In the iPad post, which app does the writer say they have used the most?

*** Opening Given text ***

My iPad – One month later

Posted on: August 7th, 2010 by Fransgaard 7 Comments

I thought it would be interesting to look back on my first month as iPad owner and how it has changed my surfing habits… which it certainly has.

My personal browsing habits have changed quite a bit over the years. Computers were my main surfing device for the first 10 years or so, but were replaced by the iPhone with it’s speed and mobility. However, the iPhone is still just a phone with all its limits so I was hoping for Google Chrome OS to give me a solution with a fast browsing device, but with a bigger screen.

While waiting for Google, Apple released the iPad, which I bought to keep up with the major shift it was going to create (already has created?) in user experience and users’ expectations of the Internet.

But as with the iPhone before, the iPad has snuck under me and not only become my prime browsing device but has also changed my online behaviour.

The machine

Purely as a machine I love the look and feel of it. I love the instant boot, the speed of a mobile, but with a much bigger screen and speaking of the screen I like the legibility of it (although a matt screen option would have been good). And I love the battery life. I do miss multi tasking and I hate the fact there isn’t a Danish keyboard (which, strangely enough, the iPhone has).


I think it is great as a presentation tool using Keynote. I have yet to use it as a photo album, but got a feeling it will be great for that as well.


I like all the experiments magazines/newspapers are doing to translate their content to the online environment embedding both rich media such as video as well as social sharing and commenting aspects.

I especially love the FlipBoard app and how it translates social content into a magazine format. FlipBoard has actually been the app I have used the most. I love it! I am looking forward to the next release as there are lots of tweaks that can be done. For example it would be good with an option to save or bookmark a given page as if you close the app to see something in Safari, you may loose that particular page forever.

*** Closing Given text ***
*** Opening Given data ***

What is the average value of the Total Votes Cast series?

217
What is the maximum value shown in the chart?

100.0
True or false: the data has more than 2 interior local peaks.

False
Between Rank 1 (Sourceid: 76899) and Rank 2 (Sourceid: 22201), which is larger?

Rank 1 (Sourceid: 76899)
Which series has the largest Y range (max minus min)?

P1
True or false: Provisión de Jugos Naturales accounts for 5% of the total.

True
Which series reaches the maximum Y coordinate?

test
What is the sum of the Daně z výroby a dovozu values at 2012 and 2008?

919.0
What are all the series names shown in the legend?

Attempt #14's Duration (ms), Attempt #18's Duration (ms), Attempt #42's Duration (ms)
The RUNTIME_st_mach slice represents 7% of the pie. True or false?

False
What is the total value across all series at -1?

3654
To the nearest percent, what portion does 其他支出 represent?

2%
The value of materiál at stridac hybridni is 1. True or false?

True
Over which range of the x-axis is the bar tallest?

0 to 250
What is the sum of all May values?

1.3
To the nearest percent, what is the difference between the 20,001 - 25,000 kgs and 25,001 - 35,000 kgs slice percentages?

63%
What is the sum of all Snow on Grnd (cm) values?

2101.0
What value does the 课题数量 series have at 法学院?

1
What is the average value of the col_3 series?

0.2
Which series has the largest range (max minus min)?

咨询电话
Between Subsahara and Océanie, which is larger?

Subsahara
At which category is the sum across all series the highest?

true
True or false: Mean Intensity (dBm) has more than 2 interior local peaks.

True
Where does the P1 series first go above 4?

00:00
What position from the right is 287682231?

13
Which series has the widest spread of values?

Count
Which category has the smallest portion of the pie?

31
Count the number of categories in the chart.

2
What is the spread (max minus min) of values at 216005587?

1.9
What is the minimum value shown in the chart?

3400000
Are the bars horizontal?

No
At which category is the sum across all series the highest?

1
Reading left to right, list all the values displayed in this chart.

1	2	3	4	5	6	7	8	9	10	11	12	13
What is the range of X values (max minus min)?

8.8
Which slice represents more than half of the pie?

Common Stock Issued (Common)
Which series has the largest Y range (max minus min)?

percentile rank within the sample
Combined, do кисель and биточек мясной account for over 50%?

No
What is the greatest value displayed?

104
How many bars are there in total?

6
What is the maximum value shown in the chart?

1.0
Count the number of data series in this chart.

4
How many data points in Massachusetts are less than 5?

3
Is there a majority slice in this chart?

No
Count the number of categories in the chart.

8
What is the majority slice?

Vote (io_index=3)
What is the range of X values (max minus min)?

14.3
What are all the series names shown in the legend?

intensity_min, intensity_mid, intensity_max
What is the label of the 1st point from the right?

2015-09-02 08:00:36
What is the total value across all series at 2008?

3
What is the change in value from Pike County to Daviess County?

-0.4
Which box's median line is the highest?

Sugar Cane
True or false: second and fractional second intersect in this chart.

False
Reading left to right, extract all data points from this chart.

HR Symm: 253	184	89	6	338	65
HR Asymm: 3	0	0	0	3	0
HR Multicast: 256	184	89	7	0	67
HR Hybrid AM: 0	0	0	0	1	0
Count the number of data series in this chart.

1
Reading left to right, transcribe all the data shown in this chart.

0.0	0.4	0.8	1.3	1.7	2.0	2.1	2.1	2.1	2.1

*** Closing Given data ***

Response to the task
FlipBoard